Yeah, I mean, I think, it's a really, you know, well-thought-of portfolio. You know, you go from your head to your toe, from access to delivery, you know, to patching you up. If you need to deliver a therapeutic device, there's a good chance you're gonna have to use one of our products.
In almost every single case, there's a Merit product on the table, either from an OEM customer or our product, head to toe. I like to call it stick to stitch. You can be delivering all kinds of products, but you gotta get in there, and you gotta get out, and that's an area that no one has much interest in.

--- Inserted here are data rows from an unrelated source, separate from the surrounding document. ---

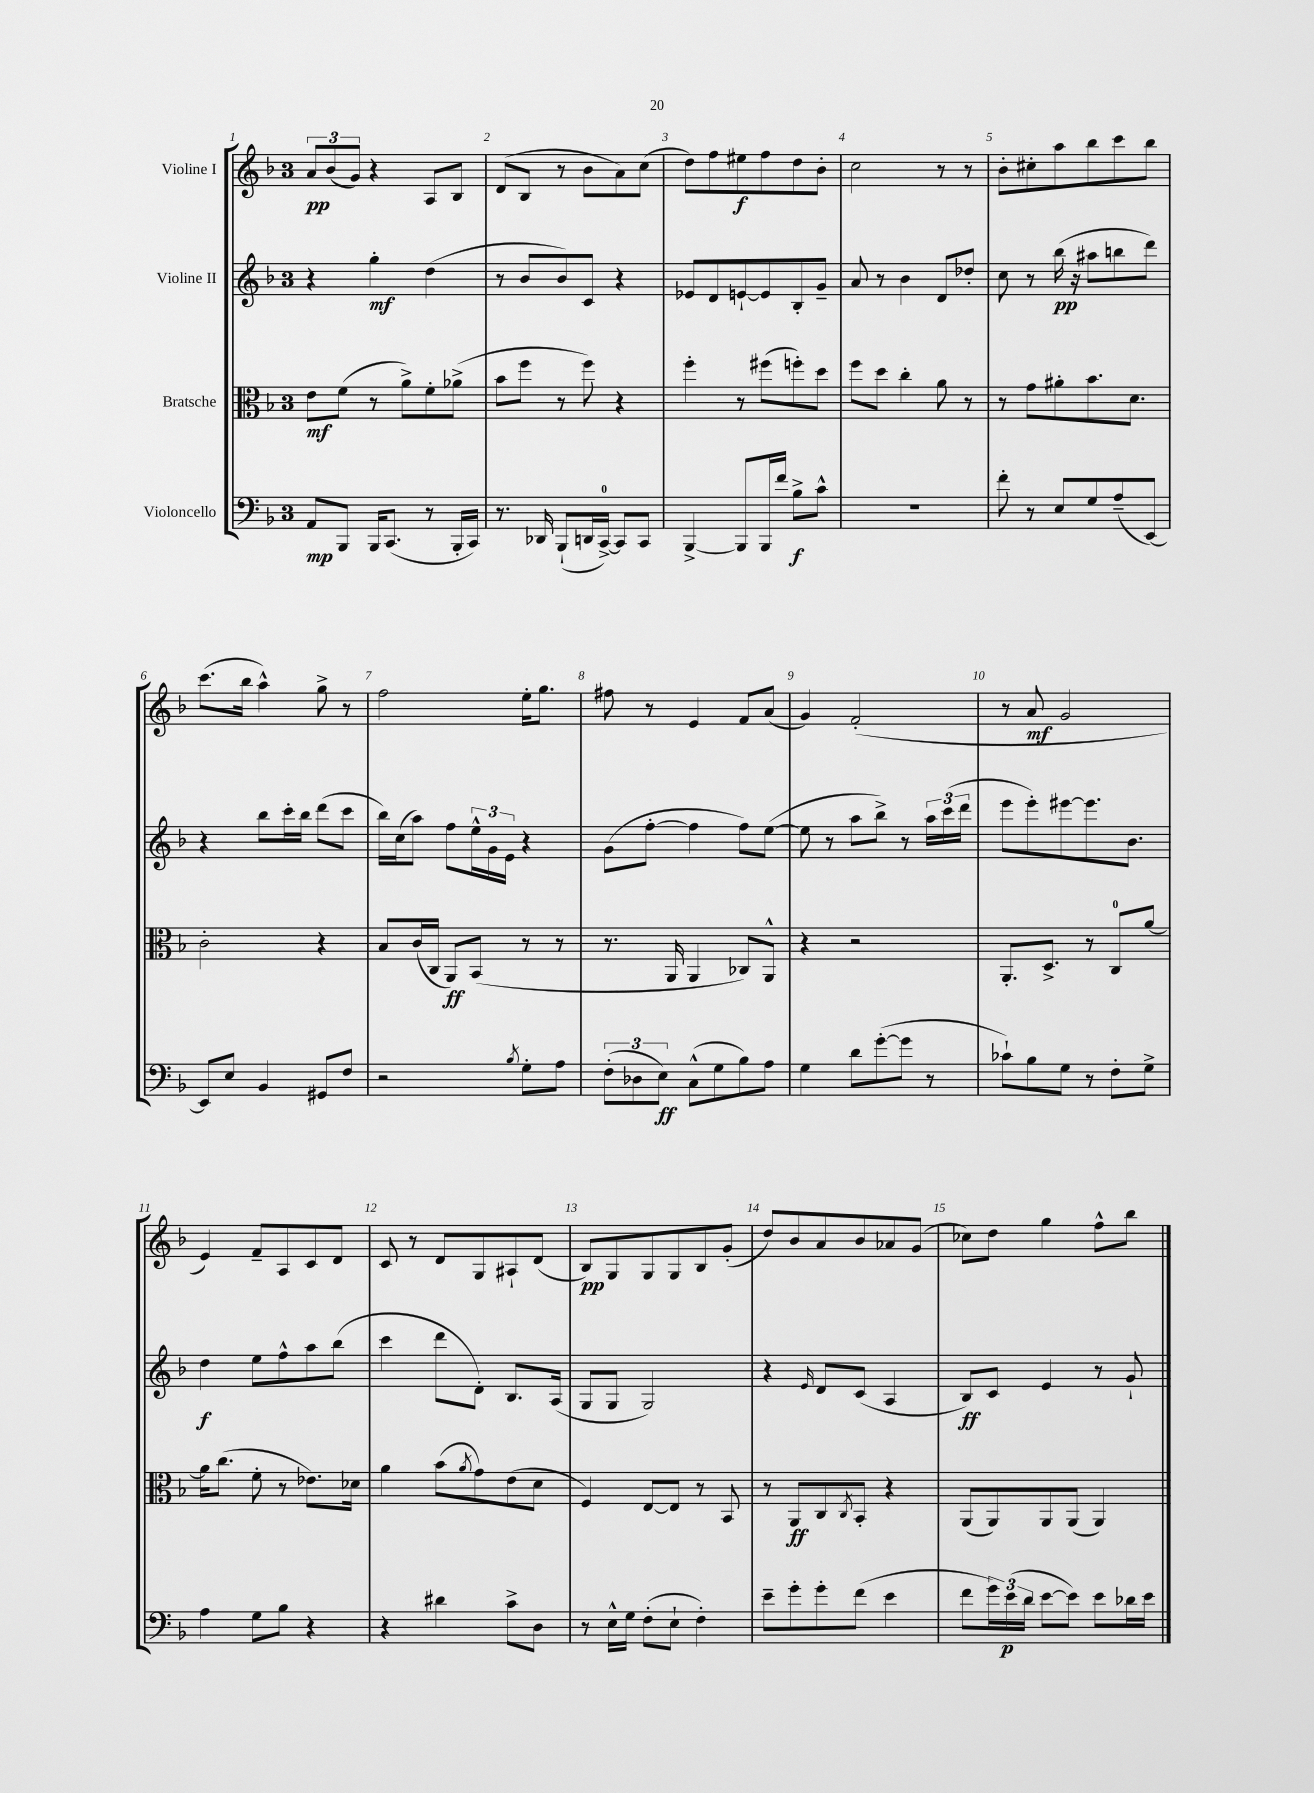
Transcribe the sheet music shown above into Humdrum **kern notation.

**kern	**dynam	**kern	**dynam	**kern	**dynam	**kern	**dynam
*part4	*part4	*part3	*part3	*part2	*part2	*part1	*part1
*staff4	*staff4	*staff3	*staff3	*staff2	*staff2	*staff1	*staff1
*I"Violoncello	*	*I"Bratsche	*	*I"Violine II	*	*I"Violine I	*
*clefF4	*	*clefC3	*	*clefG2	*	*clefG2	*
*k[b-]	*	*k[b-]	*	*k[b-]	*	*k[b-]	*
*M3/4	*	*M3/4	*	*M3/4	*	*M3/4	*
=1	=1	=1	=1	=1	=1	=1	=1
8AA/L	mp	8e\L	mf	4r	.	12a/L	pp
.	.	.	.	.	.	(12b-/	.
8BBB-/J	.	(8f\J	.	.	.	.	.
.	.	.	.	.	.	12g/J)	.
16BBB-/KL	.	8r	.	4gg'\	mf	4r	.
(8.CC/J	.	.	.	.	.	.	.
.	.	8a^\L)	.	.	.	.	.
8r	.	8f'\	.	(4dd\	.	8A/L	.
16BBB-'/LL	.	(8a-X^\J	.	.	.	8B-/J	.
16CC/JJ)	.	.	.	.	.	.	.
=2	=2	=2	=2	=2	=2	=2	=2
8.r	.	8b-\L	.	8r	.	(8d/L	.
.	.	8ff\J	.	8b-/L	.	8B-/J	.
16DD-X/	.	.	.	.	.	.	.
(8BBB-`/L	.	8r	.	8b-/)	.	8r	.
16DDn/L	.	8ff\)	.	8c/J	.	8b-\L	.
[16CC^/JJ)	.	.	.	.	.	.	.
8CC/L]	.	4r	.	4r	.	8a\)	.
8CC/J	.	.	.	.	.	(8cc\J	.
=3	=3	=3	=3	=3	=3	=3	=3
[4BBB-^/	.	4ff'\	.	8e-X/L	.	8dd\L)	.
.	.	.	.	8d/	.	8ff\	.
8BBB-/L]	.	8r	.	[8en`/	.	8ee#X\	f
16BBB-/L	.	(8ff#X\L	.	8e/]	.	8ff\	.
16f/JJ	.	.	.	.	.	.	.
8B-^\L	f	8ffn'\)	.	8B-'/	.	8dd\	.
8c^^\J	.	8dd\J	.	8g~/J	.	8b-'\J	.
=4	=4	=4	=4	=4	=4	=4	=4
2.r	.	8ff\L	.	8a/	.	2cc\	.
.	.	8dd\J	.	8r	.	.	.
.	.	4cc'\	.	4b-\	.	.	.
.	.	8a\	.	8d/L	.	8r	.
.	.	8r	.	8dd-X'/J	.	8r	.
=5	=5	=5	=5	=5	=5	=5	=5
8f'\	.	8r	.	8cc\	.	8b-'\L	.
8r	.	8g\L	.	8r	.	8cc#X'\	.
8E/L	.	8a#X'\	.	(16bb-\	pp	8aa\	.
.	.	.	.	16r	.	.	.
8G/	.	8.b-\	.	8aa#X\L	.	8bb-\	.
(8A~/	.	.	.	8bbn\	.	8ccc\	.
.	.	8.d\J	.	.	.	.	.
[8EE/J)	.	.	.	8ddd\J)	.	8bb-\J	.
!!LO:LB:g=z
=6	=6	=6	=6	=6	=6	=6	=6
8EE/L]	.	2c'\	.	4r	.	(8.ccc\L	.
8E/J	.	.	.	.	.	.	.
.	.	.	.	.	.	16bb-\Jk	.
4BB-/	.	.	.	8bb-\L	.	4aa^^\)	.
.	.	.	.	16ccc'\L	.	.	.
.	.	.	.	16bb-\JJ	.	.	.
8GG#X/L	.	4r	.	(8ddd\L	.	8gg^\	.
8F/J	.	.	.	8ccc\J	.	8r	.
=7	=7	=7	=7	=7	=7	=7	=7
2r	.	8B-/L	.	16bb-\LL)	.	2ff\	.
.	.	.	.	(16cc\J	.	.	.
.	.	(16c/L	.	8aa\J)	.	.	.
.	.	16C/JJ	.	.	.	.	.
.	.	8AA/L)	ff	8ff\L	.	.	.
.	.	(8BB-/J	.	24ee^^\L	.	.	.
.	.	.	.	24g\	.	.	.
.	.	.	.	24e\JJ	.	.	.
8qB-/	.	.	.	.	.	.	.
8G'\L	.	8r	.	4r	.	16ee'\KL	.
.	.	.	.	.	.	8.gg\J	.
8A\J	.	8r	.	.	.	.	.
=8	=8	=8	=8	=8	=8	=8	=8
(12F'\L	.	8.r	.	(8g\L	.	8ff#X\	.
12D-X\	.	.	.	.	.	.	.
.	.	.	.	[8ff'\J	.	8r	.
12E\J)	ff	.	.	.	.	.	.
.	.	16AA/	.	.	.	.	.
(8C^^\L	.	4AA/	.	4ff\]	.	4e/	.
8G\	.	.	.	.	.	.	.
8B-\)	.	8C-X/L)	.	8ff\L)	.	8f/L	.
8A\J	.	8AA^^/J	.	([8ee\J	.	(8a/J	.
=9	=9	=9	=9	=9	=9	=9	=9
4G\	.	4r	.	8ee\]	.	4g/)	.
.	.	.	.	8r	.	.	.
8d\L	.	2r	.	8aa\L	.	(2f'/	.
([8g'\	.	.	.	8bb-^\J)	.	.	.
8g\J]	.	.	.	8r	.	.	.
8r	.	.	.	24aa\LL	.	.	.
.	.	.	.	(24ccc\	.	.	.
.	.	.	.	24ddd\JJ	.	.	.
=10	=10	=10	=10	=10	=10	=10	=10
8c-X`\L)	.	8.AA'/L	.	8eee\L	.	8r	.
8B-\	.	.	.	8eee'\)	.	8a/	mf
.	.	8.D^/J	.	.	.	.	.
8G\J	.	.	.	[8eee#X\	.	2g/	.
8r	.	8r	.	8.eee#\]	.	.	.
8F'\L	.	8C/L	.	.	.	.	.
.	.	.	.	8.b-\J	.	.	.
8G^\J	.	[8a/J	.	.	.	.	.
!!LO:LB:g=z
=11	=11	=11	=11	=11	=11	=11	=11
4A\	.	16a\KL]	.	4dd\	f	4e/)	.
.	.	(8.cc\J	.	.	.	.	.
8G\L	.	8f'\	.	8ee\L	.	8f~/L	.
8B-\J	.	8r	.	8ff^^\	.	8A/	.
4r	.	8.e-X\L)	.	8aa\	.	8c/	.
.	.	.	.	(8bb-\J	.	8d/J	.
.	.	16d-X\Jk	.	.	.	.	.
=12	=12	=12	=12	=12	=12	=12	=12
4r	.	4a\	.	4ccc\	.	8c/	.
.	.	.	.	.	.	8r	.
4d#X\	.	(8b-\L	.	8ddd\L	.	8d/L	.
.	.	8qa/	.	.	.	.	.
.	.	8g\)	.	8d'\J)	.	8G/	.
8c^\L	.	(8e\	.	8.B-/L	.	8A#X`/	.
8D\J	.	8d\J	.	.	.	(8d/J	.
.	.	.	.	(16A/Jk	.	.	.
=13	=13	=13	=13	=13	=13	=13	=13
8r	.	4F/)	.	8G/L	.	8B-/L)	pp
16E^^\LL	.	.	.	8G/J	.	8G/	.
16G\JJ	.	.	.	.	.	.	.
(8F'\L	.	[8E/L	.	2G/)	.	8G/	.
8E`\J	.	8E/J]	.	.	.	8G/	.
4F'\)	.	8r	.	.	.	8B-/	.
.	.	8BB-/	.	.	.	(8g'/J	.
=14	=14	=14	=14	=14	=14	=14	=14
8e~\L	.	8r	.	4r	.	8dd/L)	.
8g'\	.	8AA/L	ff	.	.	8b-/	.
.	.	.	.	16qqe/	.	.	.
8g'\	.	8C/	.	8d/L	.	8a/	.
.	.	8qC/	.	.	.	.	.
(8f\J	.	8BB-'/J	.	(8c/J	.	8b-/	.
4e\	.	4r	.	4A/	.	8a-X/	.
.	.	.	.	.	.	(8g/J	.
=15	=15	=15	=15	=15	=15	=15	=15
8f\L	.	(8AA/L	.	8B-/L)	ff	8cc-X\L)	.
24g\L)	.	8AA/)	.	8c/J	.	8dd\J	.
(24e\	p	.	.	.	.	.	.
24d\JJ	.	.	.	.	.	.	.
[8e\L	.	8AA/	.	4e/	.	4gg\	.
8e\J])	.	(8AA/J	.	.	.	.	.
8e\L	.	4AA/)	.	8r	.	8ff^^\L	.
16d-X\L	.	.	.	8g`/	.	8bb-\J	.
16e\JJ	.	.	.	.	.	.	.
==	==	==	==	==	==	==	==
*-	*-	*-	*-	*-	*-	*-	*-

Merit's become a market leader in that area just because we cared, and we built products to meet customer needs. Last question of the day. Should we make it these guys?
We should. Anyone else?
Come on. Lock the doors, please.
... Who you got, Washington or Michigan?
You know, I am going to go for Michigan. Although I went to see the boys in the boat and saw that Washington rowing team, and I do have some sympathetic leanings towards Washington. That doesn't count as a question. Nice try.
If no others from the audience or online, I think one interesting thing to hear would be, as you think about capital deployment in 2024, what are some of your priorities?
Well, the first thing we did, as you know, we just finished, and J.P. Morgan led a convertible. You know, Raul and I talk about this. We've probably thrown 50 people out of our office over the last 20 years, wanting to show us. But what we're able to do is take those wonderful booklets that they bring, and they make wonderful ways for us to heat our homes in Utah in the wintertime. And, so listen, we had some debt that was, six percent margin to seven. We have a revolver and a term loan. We paid most of that off. We have to unwind a hedge, but the, in essence, we paid off that debt.
And then we just simply said: Look, there'll be opportunities and as we know, and I think you as well, probably better than us, that you always look for money when you don't need it, because when you do, it's a little difficult to get it. So we, I think, have dry powder. We have opportunities, and with all the various things that are going on on the other accesses to capital from companies, we thought this would be a good time. We met in the hallway, and we said: "I want to talk to you about something." We sat down within 10 minutes, and then 10 minutes after that, we called J.P. Morgan. We'd never done... Well, actually, you guys have been on the sell side.
We've bought a couple of things, Cianna, BioSphere, but I think this was the first transaction we did, and they did an extraordinary job, I should say. Okay, anything else? Ladies and gentlemen, enjoy the ballgame. Be careful. And by the way, I'm a Red Sox guy. They will win the World Series this next year. Thank you very much.